§ **DOCUMENT EXTRACT**
-*-*-

Eric Eichmann

Personal information
- Date of birth: May 7, 1965 (age 61)
- Place of birth: Margate, Florida, United States
- Height: 5 ft 10 in (1.78 m)
- Position: Forward

Youth career
- 1983–1987: Clemson

Senior career*
- Years: Team / Apps / (Gls)
- 1986: Atlanta Datagraphic
- 1987–1988: Werder Bremen II
- 1988–1992: Fort Lauderdale Strikers
- 1992: Wichita Wings (indoor) / 23 / (27)
- 1994: Washington Warthogs (indoor) / 27 / (19)
- 1994–1995: St. Louis Ambush (indoor) / 19 / (12)
- 1996: Kansas City Wizards / 15 / (0)

International career
- 1986–1993: United States / 29 / (4)

Managerial career
- 2000–2002: Miami Fusion (assistant)

Medal record
Representing United States
| Runner-up | CONCACAF Championship | 1989 |
Men's Soccer

= Eric Eichmann =

American soccer player

Eric Eichmann (born May 7, 1965) is an American former soccer player. He played professionally in Germany and the United States and later served as an assistant coach with the Miami Fusion of Major League Soccer. He also earned 29 caps and scored four goals, for the United States national soccer team.

-*-*-

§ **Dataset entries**
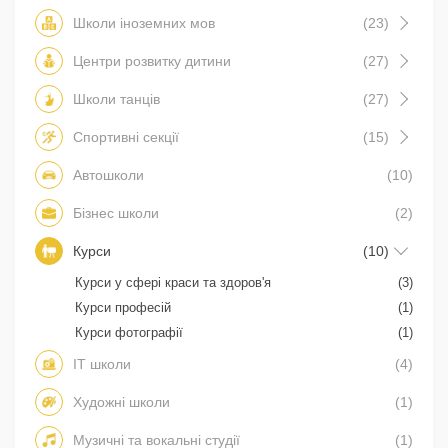
Школи іноземних мов
(23)
Центри розвитку дитини
(27)
Школи танців
(27)
Спортивні секції
(15)
Автошколи
(10)
Бізнес школи
(2)
Курси
(10)
Курси у сфері краси та здоров'я
(3)
Курси професій
(1)
Курси фотографії
(1)
IT школи
(4)
Художні школи
(1)
Музичні та вокальні студії
(1)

-*-*-

§ **EXERCISES TO COMPLETE**
A. From the Eric Eichmann profile, set down the passage between "Youth career" and "(indoor) / 19 / (12)", inclusive.
B. Answer these questions using the Eric Eichmann profile:
(i) Which team is listed for his youth career?
(ii) With which club did he serve as an assistant coach?
(iii) How many goals does the profile credit him with for the Wichita Wings?

§ **SOLUTIONS IN ORDER**
A.
Youth career
- 1983–1987: Clemson

Senior career*
- Years: Team / Apps / (Gls)
- 1986: Atlanta Datagraphic
- 1987–1988: Werder Bremen II
- 1988–1992: Fort Lauderdale Strikers
- 1992: Wichita Wings (indoor) / 23 / (27)
- 1994: Washington Warthogs (indoor) / 27 / (19)
- 1994–1995: St. Louis Ambush (indoor) / 19 / (12)

B.
(i) Clemson
(ii) The Miami Fusion
(iii) 27